Às três semanas de vida de Oumou, a PSP levou-a juntamente com a irmã. "Eu não estava, foram os vizinhos que ficaram com a minha mulher a chorar no chão", conta Mohamed, o pai, que diz não ter percebido, na altura, o motivo pelo qual estava a ficar sem as filhas. Fonte oficial da PSP confirma que Mohamed foi à esquadra da Almada "alterado" sem saber para onde e porquê tinham levado as crianças.

"Mãe não fala português"

"A bebé nasceu quando eu estava na Guiné e voltei mais cedo para a registar. Quando a enfermeira me questionou sobre a mutilação, eu disse que isso não ia acontecer porque quem decidia se as minhas filhas iam à Guiné era eu", explica, garantindo ser contra a prática. Mohamed e Aissatou levaram então a filha para casa e fizeram a festa equivalente ao batismo na mesquita sem terem noção que poderiam ficar sem ela.

Pai de 13 filhos, cinco deles do sexo feminino, e com quatro mulheres (só uma oficial), Mohamed, que é cidadão português, rejeita as suspeitas do MP e garante que não havia qualquer intenção da família em submeter as meninas à excisão. Uma das suas filhas, com sete anos, foi mutilada na Guiné, mas ele garante que foi à sua revelia. "A Fatoumata tem quase dois anos, se fosse a favor ela já tinha sido mutilada."

Em sua defesa alega que a mulher não fala português e, por isso, seria impossível ter dito que iria à Guiné com as meninas. Fonte oficial do Hospital Garcia de Orta não quis prestar declarações e a CPCJ garante que o processo seguiu os trâmites normais.

"Todas as minhas mulheres foram mutiladas porque na altura toda a gente fazia. Mas desde 2017 que é proibido na Guiné. E sei que aqui também é. Vivo há 27 anos em Portugal, sei o que é a lei e que a devo cumprir", garante Mohamed.

Porém, a Justiça entendeu que "a remoção do meio onde se inserem" era a única maneira de garantir a segurança de Oumou e Fatoumata que considerou estarem "numa situação de risco para a sua integridade física, saúde, desenvolvimento e mesmo vida".

O tribunal assinala ainda que há mais uma menor em risco. "O agregado é constituído pelo pai e por três mulheres do mesmo.
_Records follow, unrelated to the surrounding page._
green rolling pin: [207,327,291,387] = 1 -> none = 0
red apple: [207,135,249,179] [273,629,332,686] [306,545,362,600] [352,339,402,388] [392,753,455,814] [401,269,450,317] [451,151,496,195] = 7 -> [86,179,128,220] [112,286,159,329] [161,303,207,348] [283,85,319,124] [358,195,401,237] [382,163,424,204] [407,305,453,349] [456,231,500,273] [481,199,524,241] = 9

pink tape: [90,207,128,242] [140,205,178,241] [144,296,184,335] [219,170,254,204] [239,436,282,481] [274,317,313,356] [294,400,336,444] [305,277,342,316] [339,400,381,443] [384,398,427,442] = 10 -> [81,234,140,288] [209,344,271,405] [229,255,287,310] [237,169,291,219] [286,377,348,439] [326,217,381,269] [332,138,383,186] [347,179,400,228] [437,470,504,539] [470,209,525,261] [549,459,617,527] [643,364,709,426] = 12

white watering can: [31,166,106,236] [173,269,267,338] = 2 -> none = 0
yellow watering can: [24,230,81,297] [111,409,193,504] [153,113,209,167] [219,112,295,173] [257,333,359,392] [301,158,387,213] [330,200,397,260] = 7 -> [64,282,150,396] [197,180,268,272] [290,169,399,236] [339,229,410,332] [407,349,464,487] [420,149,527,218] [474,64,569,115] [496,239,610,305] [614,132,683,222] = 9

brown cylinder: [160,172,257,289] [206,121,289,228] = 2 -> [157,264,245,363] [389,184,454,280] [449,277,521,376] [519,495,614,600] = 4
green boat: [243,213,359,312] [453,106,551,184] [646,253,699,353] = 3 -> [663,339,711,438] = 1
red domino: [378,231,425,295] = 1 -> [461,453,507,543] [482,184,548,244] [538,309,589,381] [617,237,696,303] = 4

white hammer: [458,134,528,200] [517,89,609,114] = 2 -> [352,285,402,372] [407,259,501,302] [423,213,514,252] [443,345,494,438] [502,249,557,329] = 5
A segunda mulher do pai, Kadiatou, tem quatro filhos e encontra-se grávida; há suspeitas de que foi alvo de mutilação genital feminina e que tenciona que uma sua filha a tal [prática] seja sujeita", lê-se no documento.

Visitas para dar de mamar

O futuro de Oumou e Fatoumata está agora nas mãos do Tribunal de Família e Menores do Barreiro. Enquanto esperam por uma decisão, Mohamed e Aissatou vão todos os dias do Seixal até Setúbal ver as filhas.

A mãe dá de mamar à bebé e o pai brinca com a mais velha.

"Só não vamos aos feriados e ao domingo porque o centro de acolhimento não permite, por não ter pessoal suficiente. A Fatoumata fica sempre agarrada à mãe. E a minha mulher volta para casa a chorar."

No próximo dia 9, Mohamed entregará ao juiz um documento assinado pela família no qual todos garantem ser contra a mutilação genital. "Quando faço sexo com as minhas mulheres elas não têm prazer.